→ **Uraian Tugas**
Ganti "industri perangkat lunak" dengan "industri teknologi" pada bagian tulisan tentang menulis di bawah, mulai dari "Terkait Menulis" sampai dengan "saat tatap muka.". Tuliskan kembali bagian itu dengan penggantian tersebut.

→ **Kutipan Tersedia**
----

Terkait Menulis

19 Januari 2020 • Edwin Lunando

Kalau kamu pernah membaca tulisan-tulisanku, kamu tidak akan menemukan cerita pribadiku sendiri. Memang sengaja, pada awalnya aku menulis itu untuk latihan menulis dan mendokumentasikan ide-ideku terkait industri perangkat lunak yang ku dalami selama ini. Buatku, cerita-cerita dan pandangan hidupku itu ranahnya orang-orang terdekat saja. Itu pun disampaikan secara verbal saat tatap muka.

Itu… akan berubah, layaknya pengembangan karakter pada sebuah cerita. Aku mulai merasakan nilai dari menuangkan dan mendokumentasikan cerita dan ide dalam tulisan ini. Memang tidak nyaman, saat menulis ini pun aku merasakan keengganan untuk berhenti menulis, tapi ya, aku merasa aku butuh melewati keengganan ini untuk lebih bahagia pada akhirnya. Aku juga tidak punya ekspektasi kalau cerita-ceritaku ini akan menginspirasi atau menghibur yang baca. Tujuan utamanya lebih semacam, selain mengasah kemampuan menulis tentunya, biar bisa lebih berdamai dengan diri sendiri, walaupun aku merasa sudah lumayan berdamai. Nah itu mungkin bisa jadi topik tulisan untuk lain waktu.

Jadi, selama ini tidak menulis di publik bukan karena kehilangan minat dalam menulis. Salah satu pekerjaan utamaku adalah menulis dan tampaknya 1 tahunan belakangan, aku fokus untuk menulis di pekerjaanku. Sekarang, aku ingin lebih disiplin lagi dalam menulis yang rutin untuk lebih menikmati hidup.

----

Entri data tersimpan

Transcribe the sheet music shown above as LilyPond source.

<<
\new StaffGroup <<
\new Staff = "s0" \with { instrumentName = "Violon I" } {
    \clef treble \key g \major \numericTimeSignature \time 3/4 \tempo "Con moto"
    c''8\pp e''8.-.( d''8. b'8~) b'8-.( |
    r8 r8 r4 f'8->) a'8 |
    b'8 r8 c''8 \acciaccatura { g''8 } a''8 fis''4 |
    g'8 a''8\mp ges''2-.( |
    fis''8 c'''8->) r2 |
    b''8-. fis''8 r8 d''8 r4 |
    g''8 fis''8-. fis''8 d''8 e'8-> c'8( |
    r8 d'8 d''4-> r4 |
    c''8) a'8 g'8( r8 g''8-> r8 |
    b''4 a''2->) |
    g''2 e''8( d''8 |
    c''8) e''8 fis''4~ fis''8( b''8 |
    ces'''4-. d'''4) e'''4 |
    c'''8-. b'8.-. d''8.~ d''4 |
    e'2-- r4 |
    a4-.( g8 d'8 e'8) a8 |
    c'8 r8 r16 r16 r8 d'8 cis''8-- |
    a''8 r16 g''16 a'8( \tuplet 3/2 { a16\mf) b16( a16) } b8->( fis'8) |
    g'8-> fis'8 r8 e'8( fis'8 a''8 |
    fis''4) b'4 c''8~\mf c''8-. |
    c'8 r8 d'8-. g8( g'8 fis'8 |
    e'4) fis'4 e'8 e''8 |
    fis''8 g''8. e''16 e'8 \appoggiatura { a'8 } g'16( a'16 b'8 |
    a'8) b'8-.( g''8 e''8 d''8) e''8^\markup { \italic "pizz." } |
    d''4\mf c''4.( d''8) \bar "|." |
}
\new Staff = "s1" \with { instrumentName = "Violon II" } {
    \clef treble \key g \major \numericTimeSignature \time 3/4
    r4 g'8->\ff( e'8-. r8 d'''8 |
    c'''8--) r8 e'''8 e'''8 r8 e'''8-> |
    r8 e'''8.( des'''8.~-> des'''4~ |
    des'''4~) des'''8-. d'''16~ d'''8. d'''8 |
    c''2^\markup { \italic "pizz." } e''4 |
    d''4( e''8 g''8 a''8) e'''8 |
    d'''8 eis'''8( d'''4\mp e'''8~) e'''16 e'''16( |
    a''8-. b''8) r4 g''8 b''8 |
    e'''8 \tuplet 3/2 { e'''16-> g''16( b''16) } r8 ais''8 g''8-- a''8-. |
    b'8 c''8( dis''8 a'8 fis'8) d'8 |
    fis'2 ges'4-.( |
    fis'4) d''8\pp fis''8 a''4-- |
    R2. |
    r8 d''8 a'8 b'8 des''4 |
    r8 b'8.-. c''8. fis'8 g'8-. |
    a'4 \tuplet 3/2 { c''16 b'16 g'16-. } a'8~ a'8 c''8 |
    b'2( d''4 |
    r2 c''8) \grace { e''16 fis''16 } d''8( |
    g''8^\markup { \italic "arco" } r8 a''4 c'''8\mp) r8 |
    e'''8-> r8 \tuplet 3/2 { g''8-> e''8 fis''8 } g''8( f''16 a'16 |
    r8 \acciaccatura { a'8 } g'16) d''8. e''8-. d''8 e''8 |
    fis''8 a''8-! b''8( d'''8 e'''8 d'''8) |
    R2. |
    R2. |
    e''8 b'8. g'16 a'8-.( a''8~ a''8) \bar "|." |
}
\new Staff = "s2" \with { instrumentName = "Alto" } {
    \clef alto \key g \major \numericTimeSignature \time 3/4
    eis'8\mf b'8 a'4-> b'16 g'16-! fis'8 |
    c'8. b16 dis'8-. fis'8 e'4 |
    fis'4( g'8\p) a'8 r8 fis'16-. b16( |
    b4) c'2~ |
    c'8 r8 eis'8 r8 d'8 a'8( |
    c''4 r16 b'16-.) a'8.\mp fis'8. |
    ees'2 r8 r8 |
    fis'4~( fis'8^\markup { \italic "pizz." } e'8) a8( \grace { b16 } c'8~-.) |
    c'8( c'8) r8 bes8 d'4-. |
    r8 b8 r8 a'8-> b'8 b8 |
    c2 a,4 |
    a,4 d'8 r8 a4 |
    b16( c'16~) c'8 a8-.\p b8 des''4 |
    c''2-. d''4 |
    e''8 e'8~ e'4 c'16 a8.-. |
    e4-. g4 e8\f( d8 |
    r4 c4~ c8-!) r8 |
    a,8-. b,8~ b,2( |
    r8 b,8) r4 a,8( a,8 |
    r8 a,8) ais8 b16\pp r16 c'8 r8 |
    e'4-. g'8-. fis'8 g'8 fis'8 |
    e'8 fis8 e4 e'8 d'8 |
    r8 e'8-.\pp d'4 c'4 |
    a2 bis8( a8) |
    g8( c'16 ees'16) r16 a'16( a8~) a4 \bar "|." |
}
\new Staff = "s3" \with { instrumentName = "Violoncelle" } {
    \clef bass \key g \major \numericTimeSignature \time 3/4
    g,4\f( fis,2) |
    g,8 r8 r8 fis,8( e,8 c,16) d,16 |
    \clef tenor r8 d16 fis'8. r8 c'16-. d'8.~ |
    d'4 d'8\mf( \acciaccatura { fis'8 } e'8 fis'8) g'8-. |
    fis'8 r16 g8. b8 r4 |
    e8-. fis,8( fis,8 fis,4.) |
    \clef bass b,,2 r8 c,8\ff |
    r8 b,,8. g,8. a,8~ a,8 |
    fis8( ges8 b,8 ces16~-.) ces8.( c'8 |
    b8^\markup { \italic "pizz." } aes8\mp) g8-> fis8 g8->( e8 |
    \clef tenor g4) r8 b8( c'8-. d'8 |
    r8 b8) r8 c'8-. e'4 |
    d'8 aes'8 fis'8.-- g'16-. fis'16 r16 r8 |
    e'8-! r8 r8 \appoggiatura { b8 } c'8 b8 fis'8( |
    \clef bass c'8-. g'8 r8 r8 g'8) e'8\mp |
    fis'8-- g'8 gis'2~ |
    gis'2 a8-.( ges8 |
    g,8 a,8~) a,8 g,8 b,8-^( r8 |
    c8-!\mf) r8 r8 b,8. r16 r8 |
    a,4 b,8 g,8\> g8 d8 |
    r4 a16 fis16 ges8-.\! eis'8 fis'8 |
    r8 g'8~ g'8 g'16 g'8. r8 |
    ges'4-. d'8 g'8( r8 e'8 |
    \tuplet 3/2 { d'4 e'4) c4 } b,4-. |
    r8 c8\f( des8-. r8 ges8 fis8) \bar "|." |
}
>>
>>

----

→ **Jawaban Latihan**
Terkait Menulis

19 Januari 2020 • Edwin Lunando

Kalau kamu pernah membaca tulisan-tulisanku, kamu tidak akan menemukan cerita pribadiku sendiri. Memang sengaja, pada awalnya aku menulis itu untuk latihan menulis dan mendokumentasikan ide-ideku terkait industri teknologi yang ku dalami selama ini. Buatku, cerita-cerita dan pandangan hidupku itu ranahnya orang-orang terdekat saja. Itu pun disampaikan secara verbal saat tatap muka.